(Recorded data)
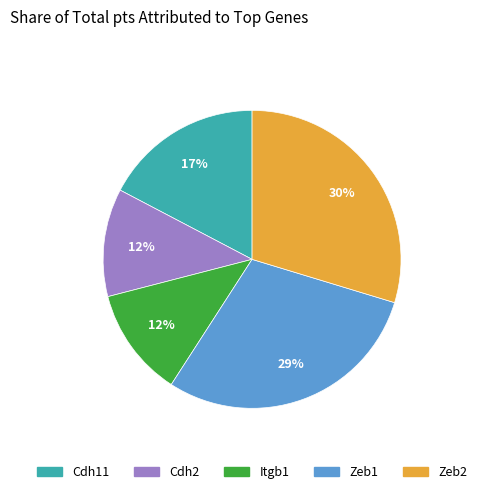

True or false: Cdh11 accounts for 17% of the total.

True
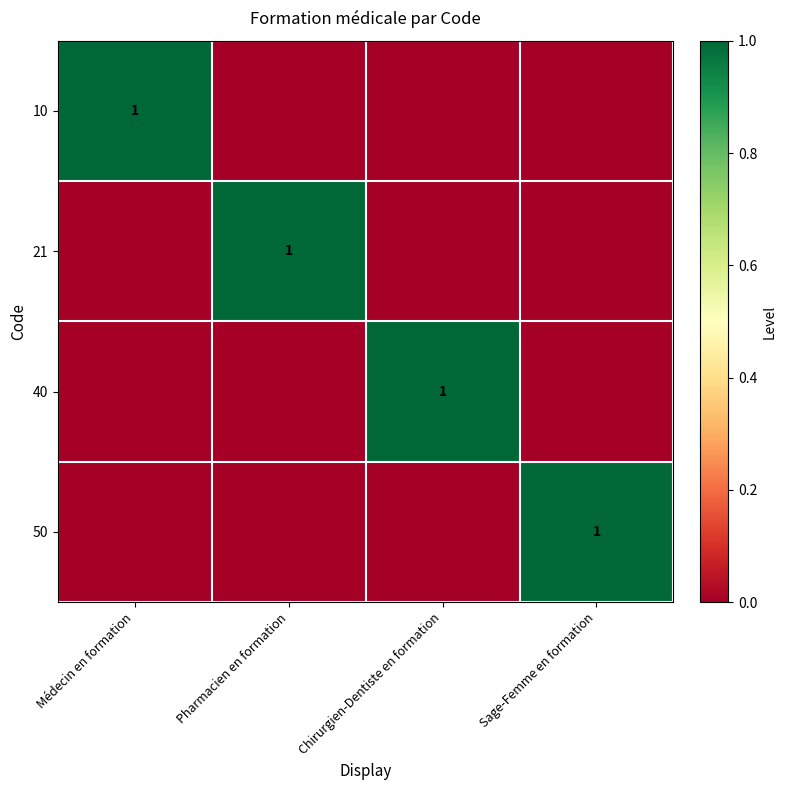

The 50 series shows 0 at Chirurgien-Dentiste en formation. True or false?

False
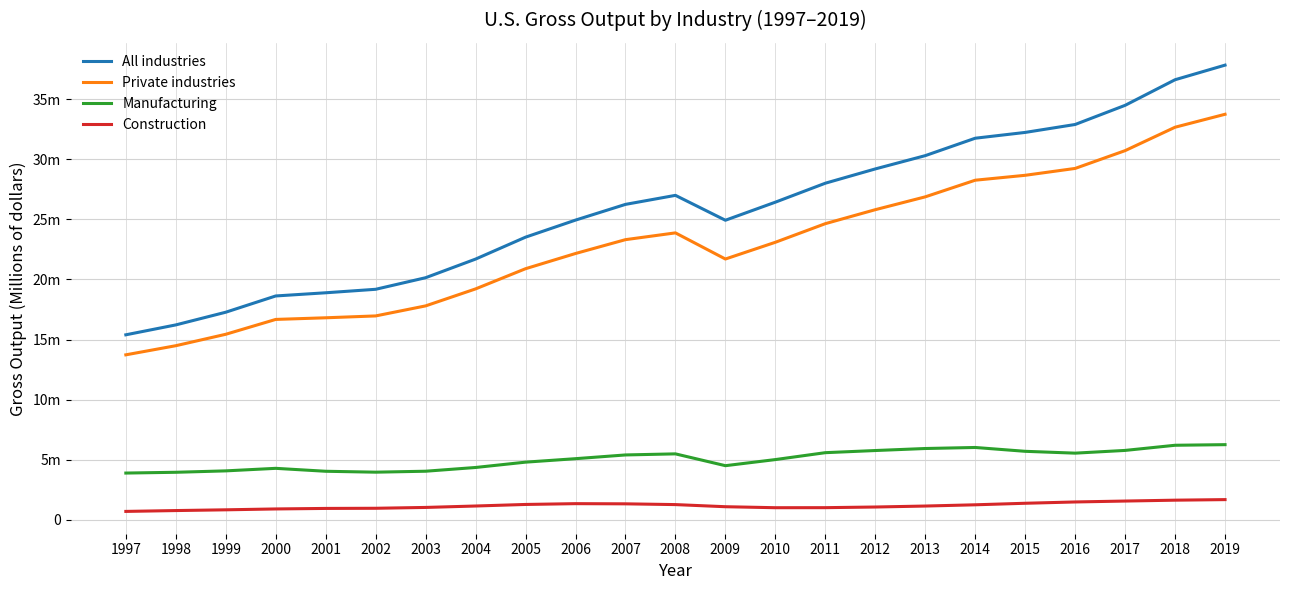

True or false: Private industries has more than 0 points higher than both neighbors.

True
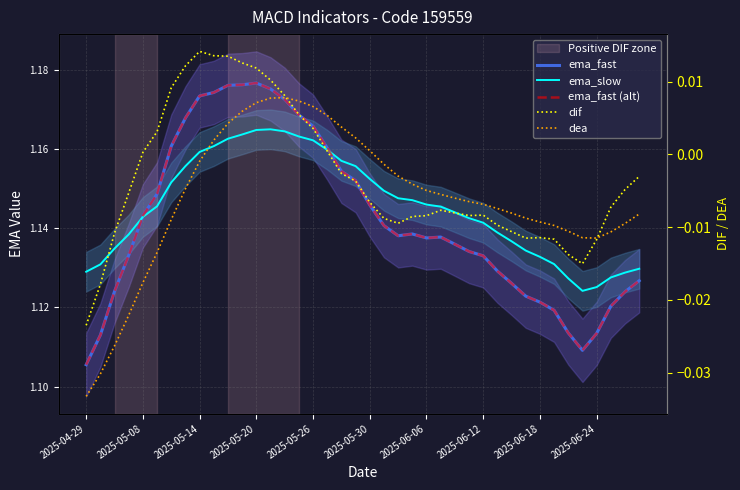

True or false: ema_fast has a value of 1.1 at 2025-05-30.

True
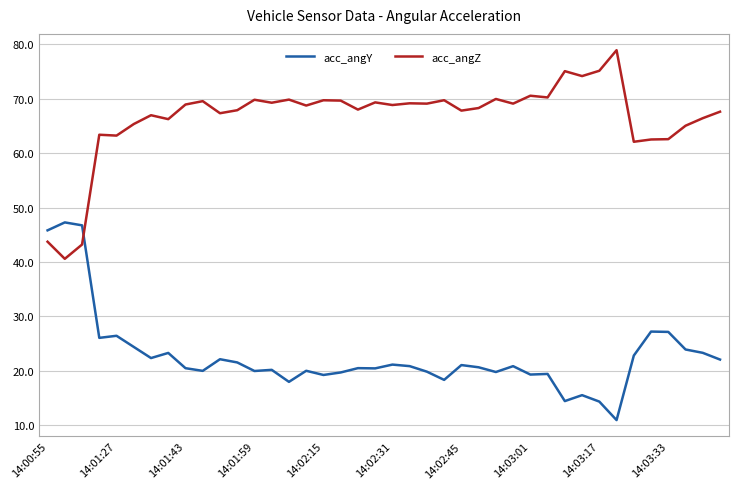

What is the smallest value displayed?

10.9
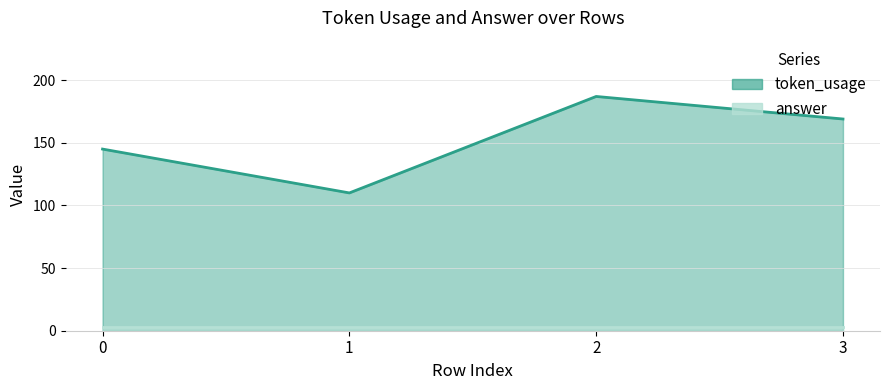

True or false: answer_line and token_usage_line intersect in this chart.

False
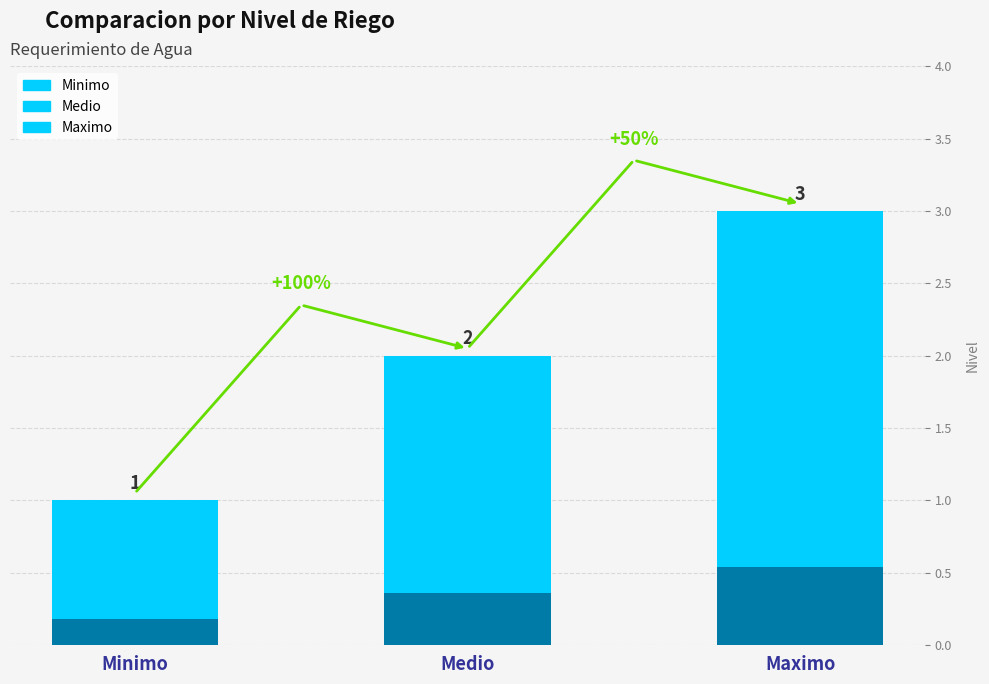

The chart shows a value of 3 at Maximo. True or false?

True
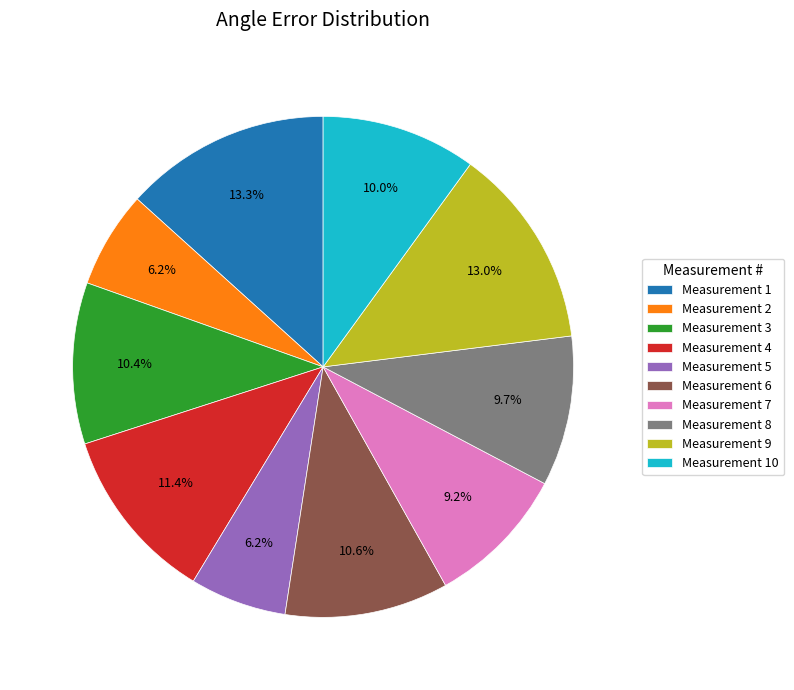

Is there any slice that represents more than half of the pie?

No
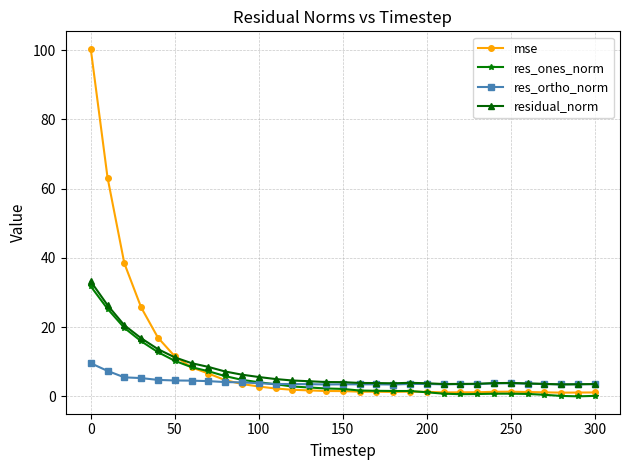

What is the maximum value for mse?

100.4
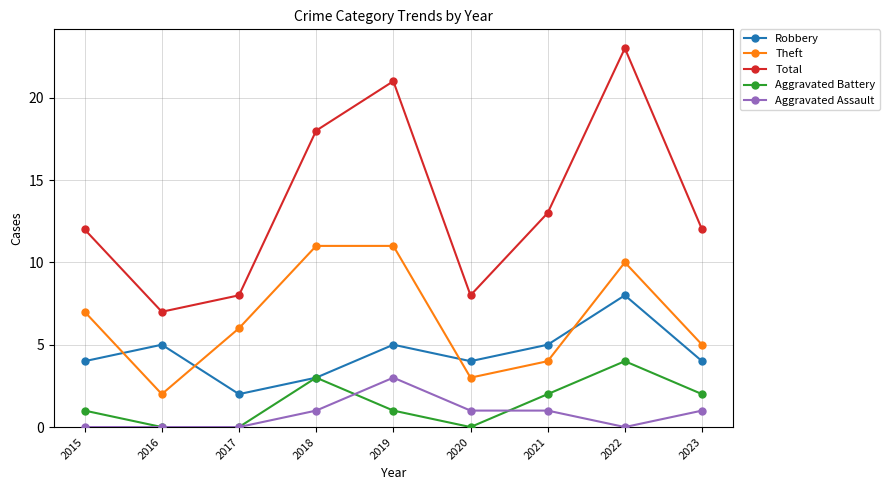

How many lines are shown in the chart?

5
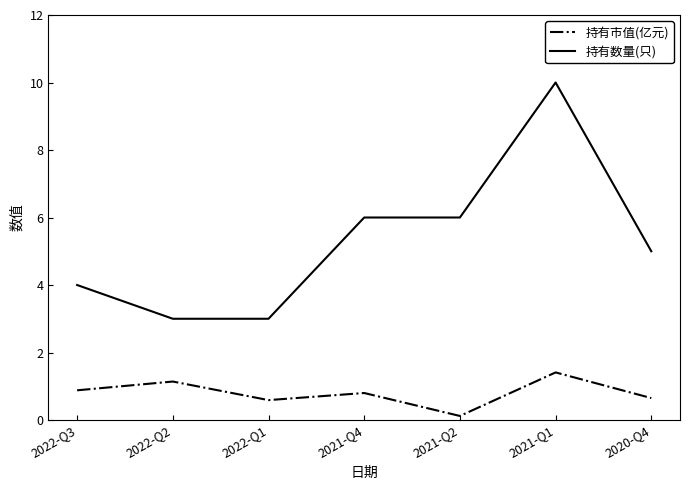

How many lines are shown in the chart?

2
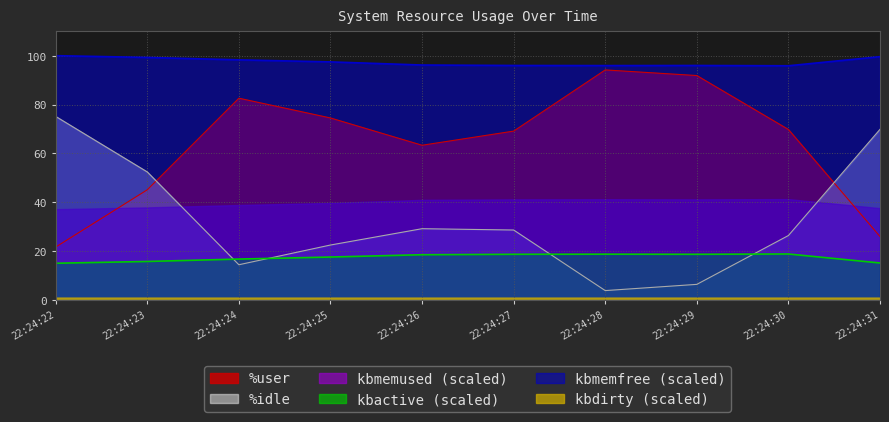

List the labels in order of %idle value, largest first.

22:24:22, 22:24:31, 22:24:23, 22:24:26, 22:24:27, 22:24:30, 22:24:25, 22:24:24, 22:24:29, 22:24:28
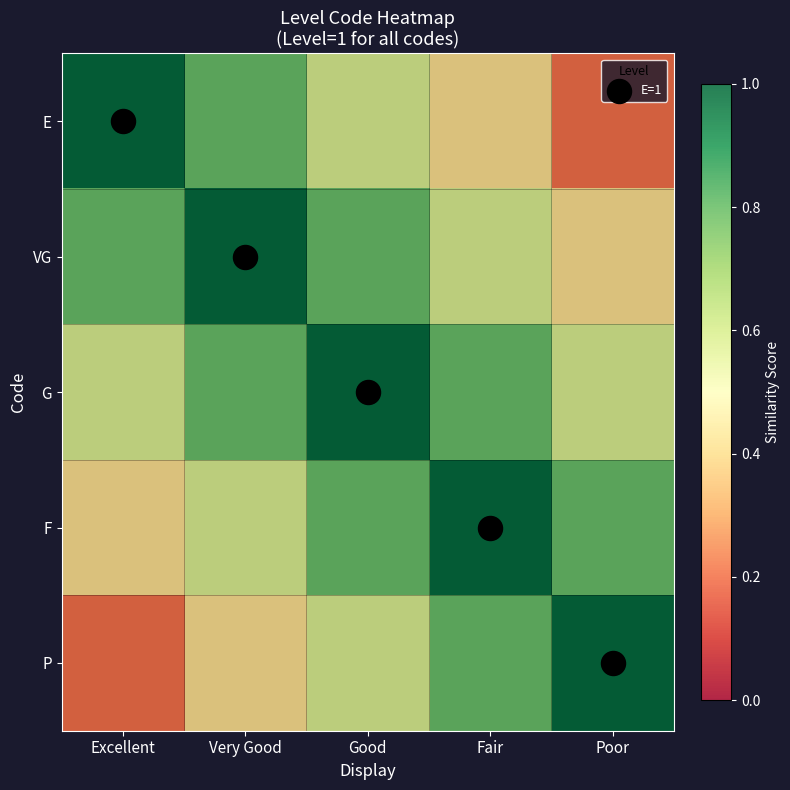

At how many categories does at least one series exceed 0?

5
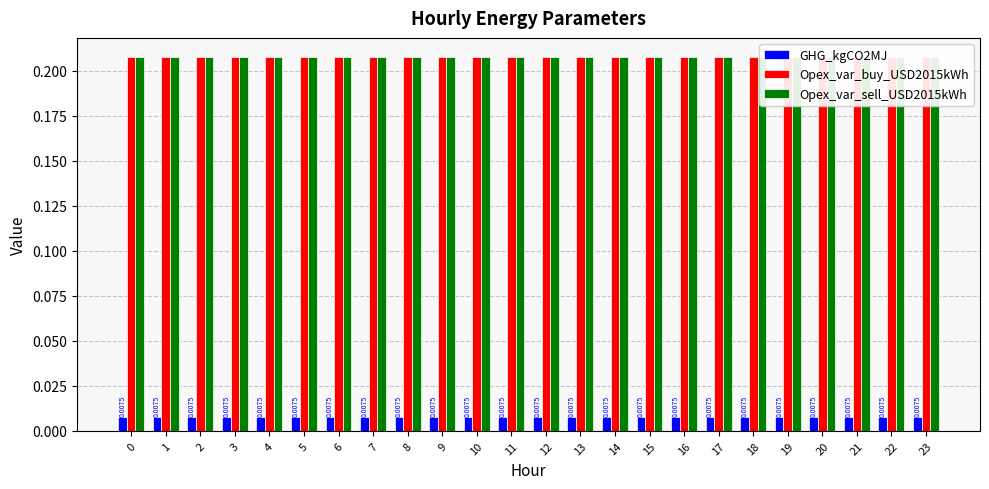

Is the value of GHG_kgCO2MJ at 20 greater than the value of Opex_var_buy_USD2015kWh at 16?

No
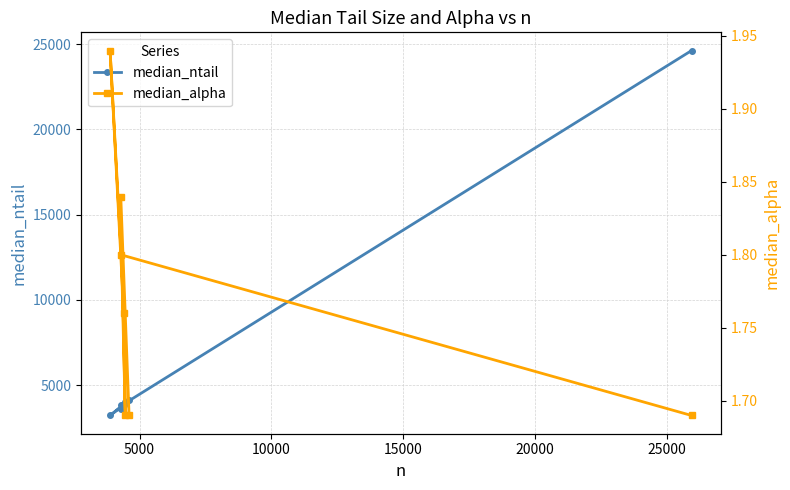

What is the minimum value for median_ntail?

3227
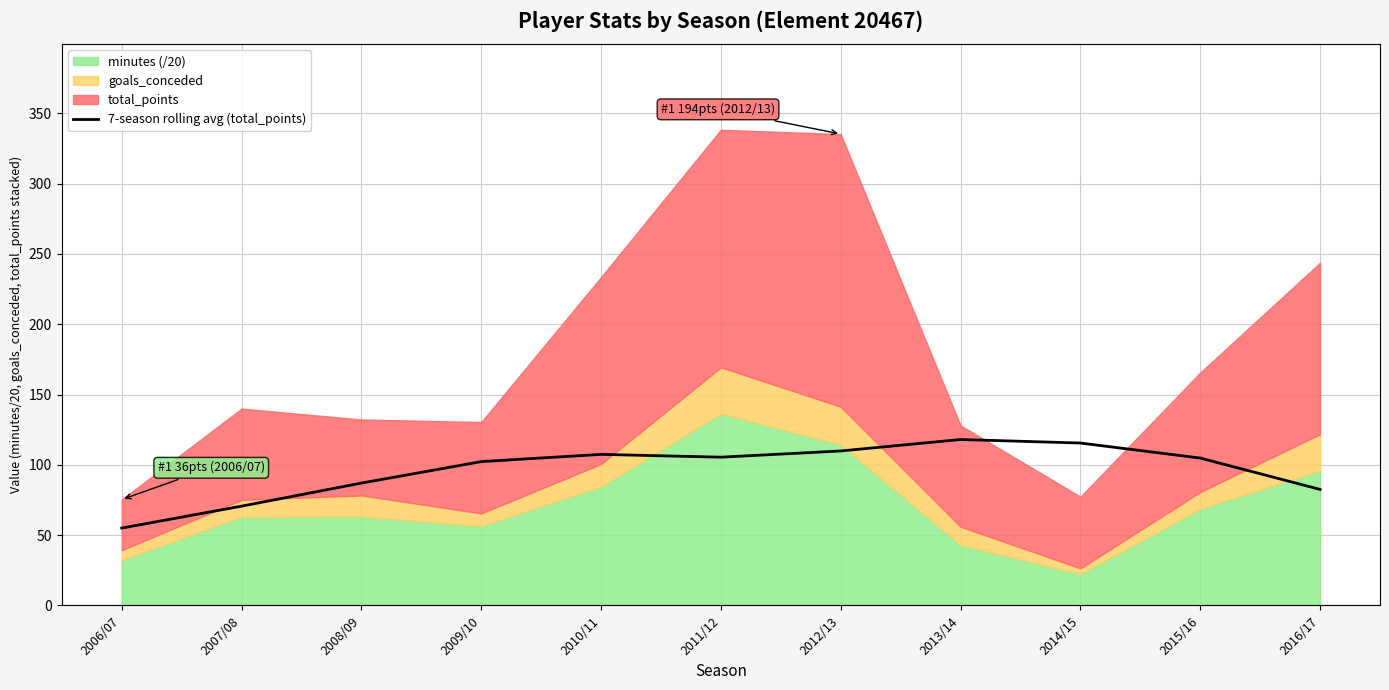

What is the average value?

96.2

Exercise description: Render the items as a JSON list of strings, one string per line and with blank lines left out. Begin at the line containing "Is there any", continue through the end of the items, and omit the pictures.

Result for this exercise:
[
  "Is there any slice that represents more than half of the pie?",
  "No",
  "What is the maximum value for mse?",
  "100.4",
  "How many lines are shown in the chart?",
  "5",
  "How many lines are shown in the chart?",
  "2",
  "List the labels in order of %idle value, largest first.",
  "22:24:22, 22:24:31, 22:24:23, 22:24:26, 22:24:27, 22:24:30, 22:24:25, 22:24:24, 22:24:29, 22:24:28",
  "At how many categories does at least one series exceed 0?",
  "5",
  "Is the value of GHG_kgCO2MJ at 20 greater than the value of Opex_var_buy_USD2015kWh at 16?",
  "No",
  "What is the minimum value for median_ntail?",
  "3227",
  "What is the average value?",
  "96.2"
]